Abstract

Desire Cloaked in a Trenchcoat is maybe a corny image to inform an investigation of pornography, performance, and spectators. But the man sitting alone in a darkened theatre masturbating under his coat while staring at the screen is an image engraved on our collective imagination. Male arousal by pictures is an accepted part of dominant cultural discourse. The provocative relationship between sexuality and representation is revealed perhaps most blatantly in pornography. Pornography is an important locus for feminist critical thought because it provides a site for the intersection of feminist sexual politics and the politics of representation. Whether you are for or against pornography, or straddle the anticensorship fence with First Amendment painted on it, pornography has to be dealt with as representation.
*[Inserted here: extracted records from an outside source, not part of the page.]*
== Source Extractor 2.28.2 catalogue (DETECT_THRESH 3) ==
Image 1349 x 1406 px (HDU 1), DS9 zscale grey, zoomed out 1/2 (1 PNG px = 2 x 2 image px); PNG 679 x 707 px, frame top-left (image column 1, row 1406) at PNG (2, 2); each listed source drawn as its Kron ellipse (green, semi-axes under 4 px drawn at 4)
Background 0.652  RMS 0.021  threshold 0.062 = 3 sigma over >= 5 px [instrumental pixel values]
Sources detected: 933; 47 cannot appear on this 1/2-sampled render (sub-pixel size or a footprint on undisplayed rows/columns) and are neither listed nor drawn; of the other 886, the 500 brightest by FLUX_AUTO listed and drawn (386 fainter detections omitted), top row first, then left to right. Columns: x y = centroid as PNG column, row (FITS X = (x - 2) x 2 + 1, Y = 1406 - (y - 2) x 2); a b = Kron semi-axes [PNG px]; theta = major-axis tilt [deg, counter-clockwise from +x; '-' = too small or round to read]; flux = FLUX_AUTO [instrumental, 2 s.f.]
As Susanne Kappeler points out in The Pornography of Representation, Representation is not so much the means of representing an object through imitation (that is, matching contents) as a means of self-representation through authorship: The expression of (1986:53). Antiporn feminists condemning pornography as both image and educator of male violence against women look for a match of contents by equating pornography and reality.1 But pornography is more than simple mimesis. As representation, it helps to construct subject positions that maintain the strict gender divisions on which the culture operates. The subject/object relations delineated by pornography are also paradigmatic of those structured by representation in general. Feminist film and performance critics argue that representation is addressed to the gaze of the male spectator. He is invited to identify with the active male protagonist portrayed in the narrative through voyeuristic and fetishistic viewing conventions. The male spectator shares in the pleasure of the hero's quest to fulfill his desire for the story's passively situated female (see de Lauretis I984, Kaplan 1983, Mulvey I975). If all representation is structured by male desire, then sexuality is as integral a part of constructing spectator subjectivity in a Shakespeare production at Stratford as it is in live sex shows in Times Square. Any representation can be seen as essentially pornographic, since the structure of gendered relationships through which it operates is based on granting men subjectivity while denying it to women.